Tigran Avetisyan waited for his execution for 6 years, until RA second president Robert Kocharyan changed all life sentences to life imprisonment. During those years, all those involved in the case were released, with only Tigran remaining in prison.

“The state took its humanitarian step, but did not realize that it had changed [the situation] from grave to graver. They didn’t want to shoot us under the wall, but it happened for years. They thought we were going to die and wouldn’t be able to talk, but there is a God above: if you are not afraid of us, are you not afraid of God?” asks Tigran.

Tigran expressed conviction that after the amendment of the law the death penalty was to be replaced not by life imprisonment, but by the severest sentence of 15 years, but that was not what happened:

 “That law was not enforced because of the October 27 case [on that day of 1999, a group of gunmen entered the Parliament and killed several deputies and cabinet members of Armenia including the Prime Minister and the Speaker of the Parliament], they linked us to that case. If they had passed the law, they would give 15 years in the case of October 27 too, and they didn’t want it. They wanted a death sentence for the 27th case, and we became the victims of it. We should have left in 2003, but we are still here,” the life-sentenced convict explains.

Tigran’s hope of being released again woke up in 2010, when then Prosecutor General Aghvan Hovsepyan proposed adopting a law “On Amendments and Additions to the Criminal Code,” setting a maximum new sentence of 20 years in prison instead of the previous 15. The aforementioned provision of the law provided for mitigation in the case of life prisoners, but the adoption of that law did not change anything:

“Aghvan Hovsepyan was saying that they were wrong to sentence me for life, they could have given 18 years or 15 years. Well, the law has been changed, let them do it by the law now,” Tigran says angrily.

 “The state is afraid, does not want to be held responsible for its mistakes”

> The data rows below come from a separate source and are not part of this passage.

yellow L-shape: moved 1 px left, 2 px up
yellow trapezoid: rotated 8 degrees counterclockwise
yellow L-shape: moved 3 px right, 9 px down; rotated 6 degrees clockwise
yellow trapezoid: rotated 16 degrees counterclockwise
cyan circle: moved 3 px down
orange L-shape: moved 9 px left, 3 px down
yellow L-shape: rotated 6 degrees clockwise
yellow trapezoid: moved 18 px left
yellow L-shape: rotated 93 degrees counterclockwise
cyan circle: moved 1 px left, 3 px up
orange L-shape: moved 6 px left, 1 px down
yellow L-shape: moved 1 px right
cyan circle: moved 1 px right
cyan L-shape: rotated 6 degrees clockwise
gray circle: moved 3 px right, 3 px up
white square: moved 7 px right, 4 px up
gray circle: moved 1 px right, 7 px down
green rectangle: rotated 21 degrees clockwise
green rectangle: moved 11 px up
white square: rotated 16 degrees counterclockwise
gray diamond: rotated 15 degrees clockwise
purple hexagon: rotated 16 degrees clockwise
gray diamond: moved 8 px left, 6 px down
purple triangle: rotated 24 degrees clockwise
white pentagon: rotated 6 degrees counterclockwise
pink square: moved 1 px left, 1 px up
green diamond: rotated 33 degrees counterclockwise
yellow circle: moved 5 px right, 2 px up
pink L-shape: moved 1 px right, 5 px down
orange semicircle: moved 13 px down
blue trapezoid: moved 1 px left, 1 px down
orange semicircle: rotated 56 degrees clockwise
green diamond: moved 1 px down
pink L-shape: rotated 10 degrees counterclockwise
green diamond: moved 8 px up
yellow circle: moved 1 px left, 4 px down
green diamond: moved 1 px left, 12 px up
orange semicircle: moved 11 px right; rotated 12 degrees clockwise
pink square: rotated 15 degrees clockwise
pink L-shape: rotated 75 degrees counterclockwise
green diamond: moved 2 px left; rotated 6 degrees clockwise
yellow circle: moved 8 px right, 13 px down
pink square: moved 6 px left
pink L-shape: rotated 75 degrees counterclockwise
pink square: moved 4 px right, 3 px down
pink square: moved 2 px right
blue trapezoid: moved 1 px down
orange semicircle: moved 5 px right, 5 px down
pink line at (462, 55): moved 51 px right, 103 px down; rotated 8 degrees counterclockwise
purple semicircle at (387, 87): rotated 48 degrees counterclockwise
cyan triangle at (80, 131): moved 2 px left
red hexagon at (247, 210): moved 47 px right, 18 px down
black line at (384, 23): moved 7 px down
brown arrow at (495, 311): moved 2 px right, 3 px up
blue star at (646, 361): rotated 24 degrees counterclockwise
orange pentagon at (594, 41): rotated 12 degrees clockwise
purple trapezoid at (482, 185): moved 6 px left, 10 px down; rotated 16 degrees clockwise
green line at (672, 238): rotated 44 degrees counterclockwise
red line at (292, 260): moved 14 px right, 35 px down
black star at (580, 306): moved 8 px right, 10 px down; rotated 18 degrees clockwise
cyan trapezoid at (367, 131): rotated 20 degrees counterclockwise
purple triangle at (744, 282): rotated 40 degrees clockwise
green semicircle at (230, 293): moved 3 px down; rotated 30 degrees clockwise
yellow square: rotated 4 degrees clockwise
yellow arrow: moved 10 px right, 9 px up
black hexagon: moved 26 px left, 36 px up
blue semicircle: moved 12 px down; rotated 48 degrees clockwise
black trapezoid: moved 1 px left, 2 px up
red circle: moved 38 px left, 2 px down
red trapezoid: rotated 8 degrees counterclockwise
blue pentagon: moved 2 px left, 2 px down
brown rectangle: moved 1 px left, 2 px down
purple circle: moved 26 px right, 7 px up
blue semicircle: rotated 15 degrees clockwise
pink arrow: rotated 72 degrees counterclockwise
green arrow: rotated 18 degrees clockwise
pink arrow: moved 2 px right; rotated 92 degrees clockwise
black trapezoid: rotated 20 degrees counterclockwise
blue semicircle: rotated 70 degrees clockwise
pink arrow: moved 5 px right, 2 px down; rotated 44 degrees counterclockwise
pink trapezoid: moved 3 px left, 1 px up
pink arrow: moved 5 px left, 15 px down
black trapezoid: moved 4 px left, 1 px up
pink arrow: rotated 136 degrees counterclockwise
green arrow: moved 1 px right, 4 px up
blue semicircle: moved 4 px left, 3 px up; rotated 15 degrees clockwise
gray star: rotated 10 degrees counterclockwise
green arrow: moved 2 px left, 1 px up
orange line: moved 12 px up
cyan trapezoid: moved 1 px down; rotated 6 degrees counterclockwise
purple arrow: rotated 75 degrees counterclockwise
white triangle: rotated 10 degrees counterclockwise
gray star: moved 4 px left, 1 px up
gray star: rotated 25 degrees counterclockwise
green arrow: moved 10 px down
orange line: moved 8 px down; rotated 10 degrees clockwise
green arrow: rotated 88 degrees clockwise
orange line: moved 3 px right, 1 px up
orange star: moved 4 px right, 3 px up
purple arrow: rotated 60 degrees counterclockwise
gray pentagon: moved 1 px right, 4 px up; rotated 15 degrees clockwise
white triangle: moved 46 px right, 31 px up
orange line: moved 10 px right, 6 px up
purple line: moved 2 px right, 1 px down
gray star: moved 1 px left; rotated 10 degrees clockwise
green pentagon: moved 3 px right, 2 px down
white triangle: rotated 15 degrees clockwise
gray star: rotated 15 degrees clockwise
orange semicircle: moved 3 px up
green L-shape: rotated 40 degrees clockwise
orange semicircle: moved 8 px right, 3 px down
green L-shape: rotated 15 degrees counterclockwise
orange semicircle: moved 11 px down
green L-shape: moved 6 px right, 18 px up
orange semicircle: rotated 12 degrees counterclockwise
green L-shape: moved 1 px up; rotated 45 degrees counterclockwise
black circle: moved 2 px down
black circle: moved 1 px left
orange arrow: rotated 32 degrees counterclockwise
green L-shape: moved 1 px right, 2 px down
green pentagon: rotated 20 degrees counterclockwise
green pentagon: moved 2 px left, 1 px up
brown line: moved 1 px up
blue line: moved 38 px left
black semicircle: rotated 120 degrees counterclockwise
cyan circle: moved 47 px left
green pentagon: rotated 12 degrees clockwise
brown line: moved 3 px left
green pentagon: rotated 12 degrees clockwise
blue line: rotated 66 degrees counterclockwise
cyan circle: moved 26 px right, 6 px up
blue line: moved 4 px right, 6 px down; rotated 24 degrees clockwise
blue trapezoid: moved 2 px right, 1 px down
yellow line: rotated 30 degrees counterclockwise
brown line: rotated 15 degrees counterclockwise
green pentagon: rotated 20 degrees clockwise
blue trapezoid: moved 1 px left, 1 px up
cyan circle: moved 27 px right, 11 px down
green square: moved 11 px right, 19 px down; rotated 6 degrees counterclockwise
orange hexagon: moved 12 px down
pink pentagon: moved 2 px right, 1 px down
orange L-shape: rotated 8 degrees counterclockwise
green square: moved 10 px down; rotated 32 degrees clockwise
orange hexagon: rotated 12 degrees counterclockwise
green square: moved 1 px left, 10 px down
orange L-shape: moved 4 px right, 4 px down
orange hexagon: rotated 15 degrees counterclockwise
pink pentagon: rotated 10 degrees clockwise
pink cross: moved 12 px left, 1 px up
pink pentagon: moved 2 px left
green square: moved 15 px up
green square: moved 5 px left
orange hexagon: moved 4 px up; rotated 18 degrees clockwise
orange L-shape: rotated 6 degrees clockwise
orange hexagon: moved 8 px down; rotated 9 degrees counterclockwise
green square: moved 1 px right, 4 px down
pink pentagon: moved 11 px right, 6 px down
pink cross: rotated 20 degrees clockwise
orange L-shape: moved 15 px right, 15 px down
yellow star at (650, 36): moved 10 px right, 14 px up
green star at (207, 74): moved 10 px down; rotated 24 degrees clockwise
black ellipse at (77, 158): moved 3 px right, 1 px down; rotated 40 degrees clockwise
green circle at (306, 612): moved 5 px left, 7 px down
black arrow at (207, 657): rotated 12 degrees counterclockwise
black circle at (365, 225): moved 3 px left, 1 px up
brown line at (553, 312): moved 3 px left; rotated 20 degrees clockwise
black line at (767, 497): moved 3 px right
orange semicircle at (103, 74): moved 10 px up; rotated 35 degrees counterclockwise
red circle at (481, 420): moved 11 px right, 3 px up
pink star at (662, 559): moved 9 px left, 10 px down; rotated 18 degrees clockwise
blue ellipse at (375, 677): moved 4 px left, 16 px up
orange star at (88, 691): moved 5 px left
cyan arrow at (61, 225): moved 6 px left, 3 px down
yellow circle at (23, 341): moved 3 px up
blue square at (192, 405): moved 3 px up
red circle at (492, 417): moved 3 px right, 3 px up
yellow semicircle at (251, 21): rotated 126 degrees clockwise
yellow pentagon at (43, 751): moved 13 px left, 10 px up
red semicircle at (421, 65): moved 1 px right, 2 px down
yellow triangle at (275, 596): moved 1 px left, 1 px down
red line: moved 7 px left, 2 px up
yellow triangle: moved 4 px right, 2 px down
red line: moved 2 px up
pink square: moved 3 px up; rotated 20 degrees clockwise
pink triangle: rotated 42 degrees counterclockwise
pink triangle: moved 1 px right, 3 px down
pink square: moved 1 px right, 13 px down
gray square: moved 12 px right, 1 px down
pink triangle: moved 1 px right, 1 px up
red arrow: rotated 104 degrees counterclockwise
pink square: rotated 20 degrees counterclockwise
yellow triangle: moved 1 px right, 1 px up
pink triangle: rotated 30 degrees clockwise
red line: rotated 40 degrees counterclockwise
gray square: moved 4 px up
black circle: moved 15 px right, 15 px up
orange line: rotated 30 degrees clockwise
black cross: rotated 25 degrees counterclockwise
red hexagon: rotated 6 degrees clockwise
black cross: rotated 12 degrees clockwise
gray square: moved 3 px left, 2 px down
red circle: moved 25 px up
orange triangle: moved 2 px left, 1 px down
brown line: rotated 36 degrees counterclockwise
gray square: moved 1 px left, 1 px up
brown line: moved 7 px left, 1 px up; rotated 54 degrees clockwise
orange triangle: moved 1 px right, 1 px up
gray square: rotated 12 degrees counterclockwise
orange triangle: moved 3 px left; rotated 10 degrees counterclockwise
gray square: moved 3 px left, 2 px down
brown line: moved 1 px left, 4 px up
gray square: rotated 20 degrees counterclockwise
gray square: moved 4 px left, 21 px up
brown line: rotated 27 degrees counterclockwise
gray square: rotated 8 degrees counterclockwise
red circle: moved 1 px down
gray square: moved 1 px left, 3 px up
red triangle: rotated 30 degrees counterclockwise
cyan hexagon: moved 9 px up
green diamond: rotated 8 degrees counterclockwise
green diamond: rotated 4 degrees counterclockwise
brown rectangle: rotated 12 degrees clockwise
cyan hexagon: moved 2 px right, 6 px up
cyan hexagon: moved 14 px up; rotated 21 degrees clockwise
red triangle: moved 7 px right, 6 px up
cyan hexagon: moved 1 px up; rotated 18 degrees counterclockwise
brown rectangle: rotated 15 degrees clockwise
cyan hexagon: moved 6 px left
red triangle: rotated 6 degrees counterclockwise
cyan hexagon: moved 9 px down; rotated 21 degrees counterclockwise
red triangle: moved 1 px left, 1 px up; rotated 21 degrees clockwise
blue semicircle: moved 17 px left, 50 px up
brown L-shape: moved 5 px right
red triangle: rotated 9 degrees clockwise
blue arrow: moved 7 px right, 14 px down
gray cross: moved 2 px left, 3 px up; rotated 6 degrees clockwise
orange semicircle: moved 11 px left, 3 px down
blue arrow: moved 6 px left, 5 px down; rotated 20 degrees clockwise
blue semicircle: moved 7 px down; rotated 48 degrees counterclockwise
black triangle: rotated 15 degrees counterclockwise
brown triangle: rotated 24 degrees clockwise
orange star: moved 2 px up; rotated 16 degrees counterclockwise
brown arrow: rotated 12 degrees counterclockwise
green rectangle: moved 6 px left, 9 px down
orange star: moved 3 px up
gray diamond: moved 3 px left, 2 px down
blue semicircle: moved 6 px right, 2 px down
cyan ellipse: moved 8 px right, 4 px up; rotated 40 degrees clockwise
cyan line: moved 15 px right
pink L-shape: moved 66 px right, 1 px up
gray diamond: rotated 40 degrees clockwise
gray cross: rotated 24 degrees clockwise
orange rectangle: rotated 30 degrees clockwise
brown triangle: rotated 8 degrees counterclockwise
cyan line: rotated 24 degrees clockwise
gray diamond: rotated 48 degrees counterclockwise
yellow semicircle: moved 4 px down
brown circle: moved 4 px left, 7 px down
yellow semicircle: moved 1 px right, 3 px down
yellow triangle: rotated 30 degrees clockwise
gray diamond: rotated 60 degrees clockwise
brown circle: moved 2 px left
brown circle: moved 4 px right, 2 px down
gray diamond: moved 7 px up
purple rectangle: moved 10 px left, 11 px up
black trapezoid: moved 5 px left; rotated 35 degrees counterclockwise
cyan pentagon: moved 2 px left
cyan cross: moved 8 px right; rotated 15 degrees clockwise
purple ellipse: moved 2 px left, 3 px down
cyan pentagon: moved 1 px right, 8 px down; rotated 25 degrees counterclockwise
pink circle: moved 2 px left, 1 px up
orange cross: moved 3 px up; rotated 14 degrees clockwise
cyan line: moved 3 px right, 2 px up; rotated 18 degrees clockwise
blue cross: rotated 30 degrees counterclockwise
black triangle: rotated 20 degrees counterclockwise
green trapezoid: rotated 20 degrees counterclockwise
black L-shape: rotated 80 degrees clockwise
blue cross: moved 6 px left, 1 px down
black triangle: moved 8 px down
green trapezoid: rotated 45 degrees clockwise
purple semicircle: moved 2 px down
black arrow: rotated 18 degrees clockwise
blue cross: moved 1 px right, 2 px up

The life sentenced prisoner is tired of hearing from authorities for years and years that their cases will soon be reviewed. According to him, the state is afraid, does not want to be held responsible for its mistakes. Tigran suggests another solution to the problem: if the state does not want to see them in freedom, let them at least remove the label of “life sentenced”:

“The words “sentenced to life” cut lots of things; they do not let us go towards freedom. The state says we have given you life sentence, but does not think it has led us to a painful death. What kind of a life is this? It would have been life if they gave us punishment retroactively. Retroactive enforcement worked in the entire world except Armenia.”

The convict also referred to the grading system set for parole. He said that working in a closed-door setting is simply impossible because there is no proper work, while the system places huge significance on the convict’s work:

 “I have applied for parole, my application is pending, but in that system, which says ‘to work’, did they think how the prisoner was going to work? There is no job here, this is a closed-regime system, there’s no work in it.”

The penitentiary service informed Tigran that according to the procedure for early release, the probation officer will visit him soon, but the convict sees a flaw here too. According to him, people outside cannot form an opinion about people inside:

 “The convict is best known by an employee of the institution, he is the one who is in contact with us every day, communicates with us every moment: neither the minister knows us, nor the probation officer, nor you. The probation officer can come and sit with me for half an hour, with no sympathy, and come to a negative conclusion. That’s wrong,” says the convict.

Today, Tigran Avetisyan is in semi-closed regime, using the new law he applied for his transfer to a semi-opened regime, and is also awaiting a response to his conditional release request:

“The state thought we would only get out of here in coffins, but it was mistaken.”